L’intériorité citoyenne : du Je au Nous, de Thomas d’Ansembourg

Vraiment difficile de résumer le livre de Thomas d’Ansembourg sur l’intériorité citoyenne, de rendre la richesse de son propos et d’exprimer la bouffée d’air que sa lecture m’apporte.

Pour l’auteur, l’intériorité transformante n’est pas une spécialité chrétienne, zen, new-age ou autre. Elle constitue le lieu-même de notre humanité et la base de tout engagement citoyen. Ce centrage s’opère en quittant notre enfermement pour entrer dans l’ouverture.

 

Coupés de notre intériorité

Pourquoi sommes-nous à ce point coupés de notre Intériorité? À cela deux causes principales: notre culture qui nous tire hors de nous et notre condition d’être incarné.

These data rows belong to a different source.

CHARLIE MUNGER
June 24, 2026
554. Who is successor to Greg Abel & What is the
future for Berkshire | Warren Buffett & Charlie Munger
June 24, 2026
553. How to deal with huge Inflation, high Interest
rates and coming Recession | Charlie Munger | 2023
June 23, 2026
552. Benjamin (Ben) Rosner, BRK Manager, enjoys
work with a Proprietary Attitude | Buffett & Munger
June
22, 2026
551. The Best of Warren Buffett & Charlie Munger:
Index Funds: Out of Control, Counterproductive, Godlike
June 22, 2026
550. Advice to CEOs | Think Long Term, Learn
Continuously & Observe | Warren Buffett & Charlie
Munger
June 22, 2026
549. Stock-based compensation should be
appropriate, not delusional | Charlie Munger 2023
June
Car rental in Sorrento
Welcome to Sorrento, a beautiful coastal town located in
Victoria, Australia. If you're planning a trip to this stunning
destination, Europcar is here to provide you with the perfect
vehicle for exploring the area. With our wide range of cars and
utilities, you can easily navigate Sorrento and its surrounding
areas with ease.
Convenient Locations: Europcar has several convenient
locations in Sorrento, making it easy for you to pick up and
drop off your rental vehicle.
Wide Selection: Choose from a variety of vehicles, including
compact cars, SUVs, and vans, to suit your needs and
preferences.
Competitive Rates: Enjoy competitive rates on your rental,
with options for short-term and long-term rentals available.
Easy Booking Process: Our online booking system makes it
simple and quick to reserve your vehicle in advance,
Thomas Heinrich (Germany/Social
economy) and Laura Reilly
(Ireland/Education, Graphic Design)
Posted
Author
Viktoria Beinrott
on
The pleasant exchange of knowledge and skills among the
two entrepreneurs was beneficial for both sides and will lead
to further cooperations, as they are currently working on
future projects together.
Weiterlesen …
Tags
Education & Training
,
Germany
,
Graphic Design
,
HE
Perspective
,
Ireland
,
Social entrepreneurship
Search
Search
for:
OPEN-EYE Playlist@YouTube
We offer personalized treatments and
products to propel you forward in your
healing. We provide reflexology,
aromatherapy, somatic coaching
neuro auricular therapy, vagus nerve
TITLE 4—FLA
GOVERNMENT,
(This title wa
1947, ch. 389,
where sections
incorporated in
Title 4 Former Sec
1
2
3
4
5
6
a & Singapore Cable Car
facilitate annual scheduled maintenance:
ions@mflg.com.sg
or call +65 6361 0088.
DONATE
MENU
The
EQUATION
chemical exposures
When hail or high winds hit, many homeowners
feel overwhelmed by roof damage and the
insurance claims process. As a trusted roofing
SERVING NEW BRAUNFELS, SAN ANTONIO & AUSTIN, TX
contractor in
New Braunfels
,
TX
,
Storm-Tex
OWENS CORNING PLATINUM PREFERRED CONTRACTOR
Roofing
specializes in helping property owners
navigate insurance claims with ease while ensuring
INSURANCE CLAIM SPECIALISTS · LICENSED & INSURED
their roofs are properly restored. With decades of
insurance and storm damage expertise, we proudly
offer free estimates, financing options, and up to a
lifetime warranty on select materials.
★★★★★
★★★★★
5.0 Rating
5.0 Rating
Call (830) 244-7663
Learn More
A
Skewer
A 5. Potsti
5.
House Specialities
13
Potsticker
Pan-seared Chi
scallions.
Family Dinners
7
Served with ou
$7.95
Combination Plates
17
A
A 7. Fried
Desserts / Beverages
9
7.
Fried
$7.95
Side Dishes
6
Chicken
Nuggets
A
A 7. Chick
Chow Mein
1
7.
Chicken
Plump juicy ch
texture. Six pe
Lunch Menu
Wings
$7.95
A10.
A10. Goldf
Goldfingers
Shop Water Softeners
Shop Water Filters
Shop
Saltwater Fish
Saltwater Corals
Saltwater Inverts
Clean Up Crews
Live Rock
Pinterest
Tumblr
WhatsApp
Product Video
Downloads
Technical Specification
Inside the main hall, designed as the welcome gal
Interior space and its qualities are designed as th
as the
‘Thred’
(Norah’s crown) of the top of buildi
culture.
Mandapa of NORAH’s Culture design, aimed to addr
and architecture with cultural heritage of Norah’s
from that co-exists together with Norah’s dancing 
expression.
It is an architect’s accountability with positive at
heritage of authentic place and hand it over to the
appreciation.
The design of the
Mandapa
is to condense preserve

Plusieurs siècles de progrès scientifiques triomphants nous ont inculqué une vision de l’univers, comme une machine composée de pièces isolées sans connexions entre elles. Cette vision a induit une culture marquée par une impression d’isolement, de déconnexion, de non-appartenance à l’univers ou à la société. Il importe de changer cette culture commune mais beaucoup d’obstacles nous y maintiennent. Parmi ceux-ci : -le primat attribué à l’intelligence intellectuelle au détriment de l’intelligence émotionnelle et de l’intuition, -la culture du “tu dois” qui instaure des rapports de forces dès l’enfance, resservis bien sûr à l’âge adulte, favorisant croyances limitantes et tabous familiaux, encourageant la performance, -le piège du faire au détriment de l’être, – la dualité et la pensée binaire “ou bien ceci, ou bien cela” s’excluant mutuellement, qui est, pour l’auteur, le mécanisme le plus subtil de la violence ordinaire.

Ensuite, notre condition d’être incarné qui fait de nous des êtres infinis coincés dans un corps fini. Cette nostalgie de la plénitude de l’utérus ou d’avant ainsi que la difficulté d’accepter consciemment notre finitude développe un rapport au temps qui nous empêche de goûter et de vivre le moment présent. D’où une perpétuelle fuite en avant. D’où la fascination pour l’argent, qui n’est qu’une promesse d’un futur plus intéressant.

 

Nous avons appris plus à compenser qu’à vivre. Pour se désintoxiquer, il faut savoir comment nous compensons.  Il observe: la survalorisation du succès individuel; la fascination pour l’horreur et ce qui va mal; le prétendu droit à la sécurité sociale qui produit des individus dépendants et inquiets.

 

Les temps nouveaux de la conscience

Après ce survol des obstacles à une culture de l’intériorité, auxquels il apporte chaque fois une alternative positive, Thomas d’Asembourg nous présente, exemples à l’appui, les temps nouveaux et la conscience nouvelle vers laquelle nous nous dirigeons :

nous vivons une révolution comme l’humanité en a connu bien peu, un changement d’être dont nous prenons difficilement la mesure.

Dans le prolongement des découvertes de la physique quantique, la science commence à nous décrire l’univers comme un tout inspiré, intelligent; au lieu de tout disséquer en morceaux séparés et inertes, elle rassemble dans la vaste communauté cosmique. Elle rejoint là les intuitions des traditions spirituelles. Cette vision holistique, encore marginale,  fait de plus en plus d’adeptes et s’approche d’une masse critique où elle se généralisera.

 

L’auteur salue l’émergence de créateurs de culture qui hors de la polarité “modernistes / traditionalistes” optent pour une troisième voie qui répond aux vrais besoins humains; de plus en plus de gens se mettent à créer et à co-créer des modes de vie choisis en commençant à aligner, dans leur cadre de vie, leurs activités quotidiennes sur leur système de valeur.

Le Mouvement pour la simplicité volontaire qui prône “Moins de biens, plus de liens”, le développement de la psychologie positive, la multiplication des outils, groupes et ateliers au service d’un centrage sur l’être, ce sont autant d’annonces d’une remise en question de nos conditionnements et d’une prise de conscience pratique et joyeuse de notre place dans la société et dans l’univers.